- Conversation between a Marcha-Rongpo speaker couple
- Pronunciation: [/r~øpø/] ^{ⓘ}
- Native to: India
- Region: Uttarakhand
- Ethnicity: Rongpa
- Native speakers: (7,500 cited 2001)
- Language family: Sino-Tibetan Tibeto-BurmanTibeto-Kanauri (?)West HimalayishRongpo–AlmoraRongpo; ; ; ; ;
- Dialects: Marcha; Tolcha †;

Language codes
- ISO 639-3: rnp
- Glottolog: rong1264
- ELP: Rongpo

= Rongpo language =

Sino-Tibetan language spoken in India

Rongpo (also known as Rangpo /rnp/ and Rang Po Bhasa /rnp/) is a West Himalayish language spoken in Uttarakhand, India. It is the historic native language of the Rongpa people. George Abraham Grierson originally called the language as one of the Tibetic languages, but is now considered as an independent language.

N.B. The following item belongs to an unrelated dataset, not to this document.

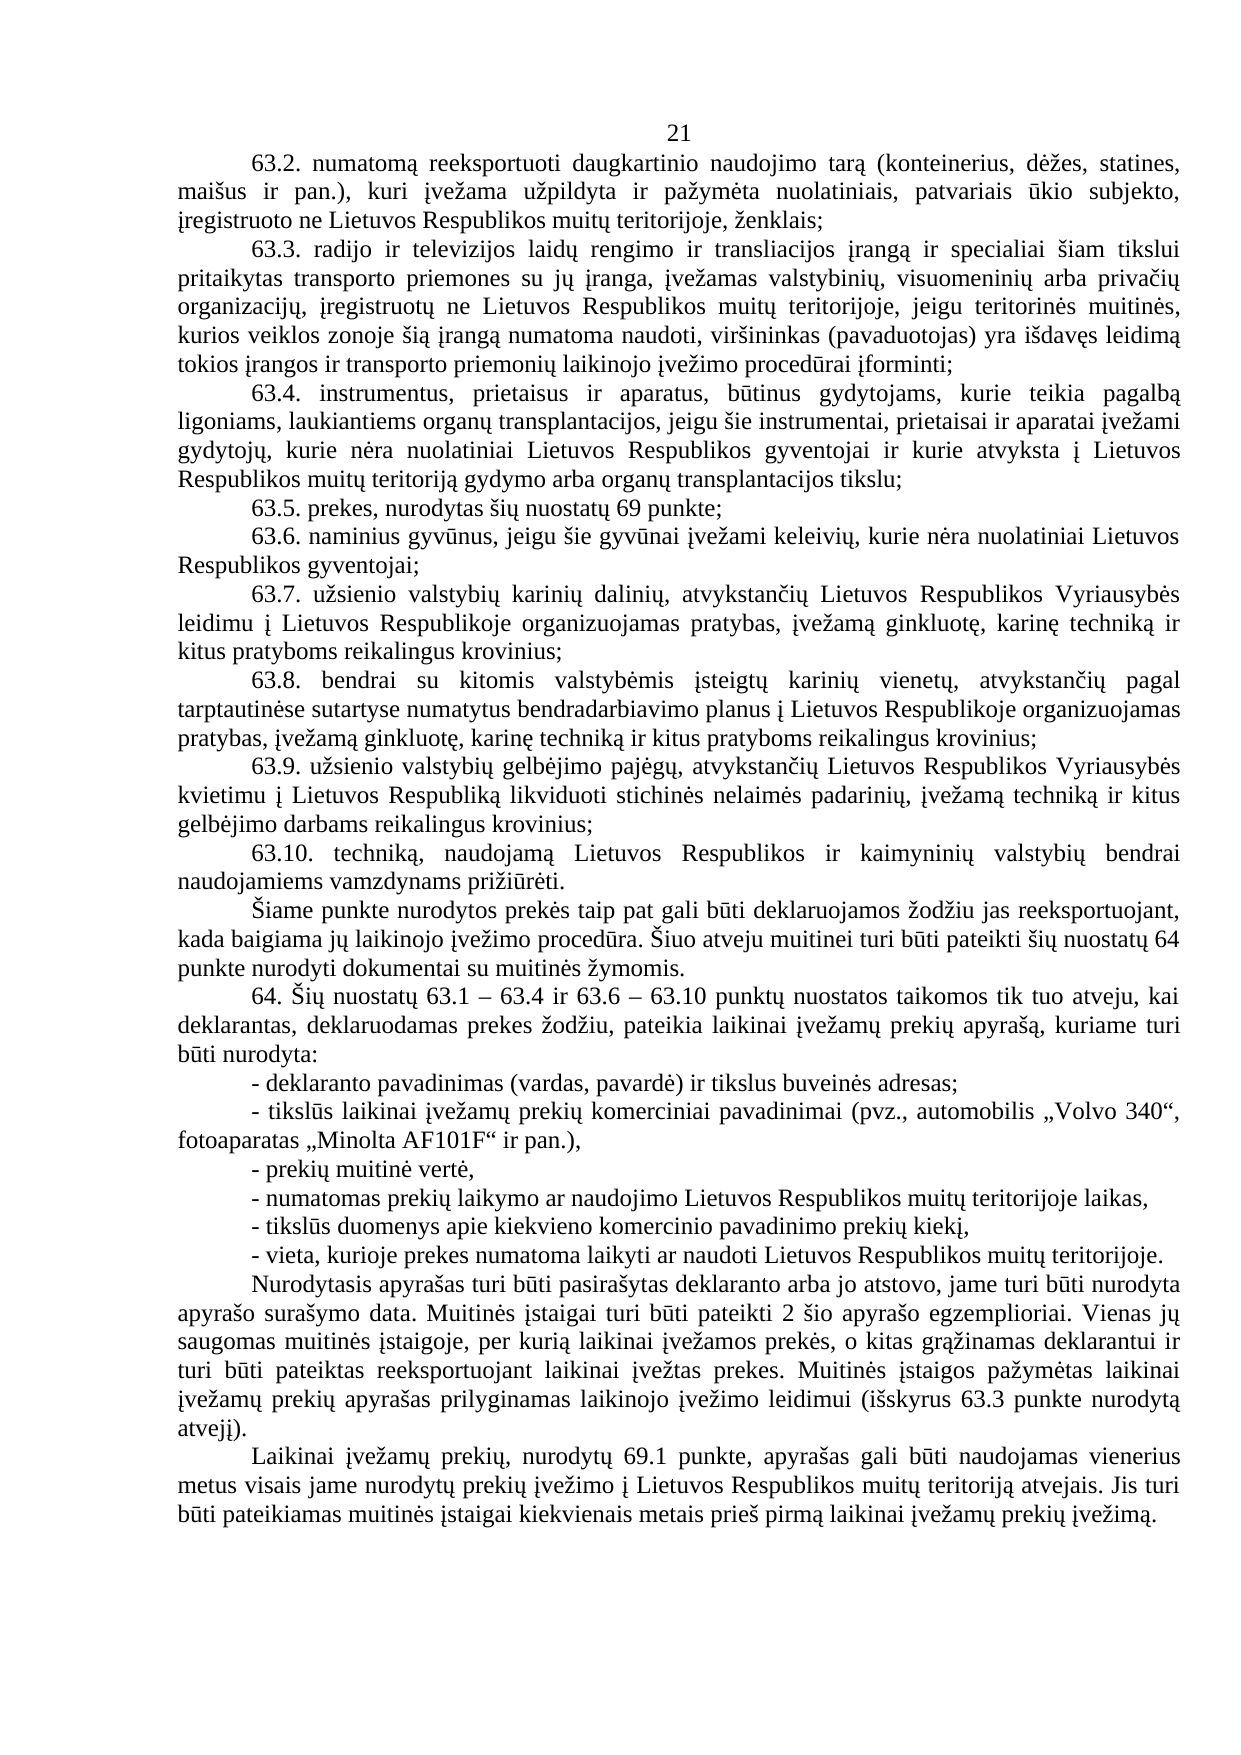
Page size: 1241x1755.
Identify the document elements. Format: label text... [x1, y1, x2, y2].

==Geographical distribution==
Rongpo is spoken in the following locations of Uttarakhand, India (Ethnologue).
- Niti Valley, Joshimath tehsil, Chamoli District, Garhwal Division, Uttarakhand (in Niti, Gamshali, Bampa, and Malari villages)
- Mana valley, Joshimath tehsil Chamoli District, Garhwal Division, Uttarakhand: Mana, Indradhara, Gajkoti, Pathiya-Dhantoli, Hanuman Chatti, Benakuli, and Aut.

==Dialects==

A couple discuss events around their marriage in Marcha dialect from Mana

The two different dialects of Rongpo are called the Marcha (Marchha) and the Tolcha (Tolchha) dialect, Both dialects only have a difference in the phonetic level and are written in the same way.

===Marcha===
Marcha dialect is spoken in Mana and Niti valleys.

===Tolcha===

There are a few Tolchha dialect speakers in Niti valley. Tolcha is usually considered its own independent and separate language from Rongpo. Tolcha has been considered extinct by the UNESCO Atlas of the World's Languages in Danger since the 1950s.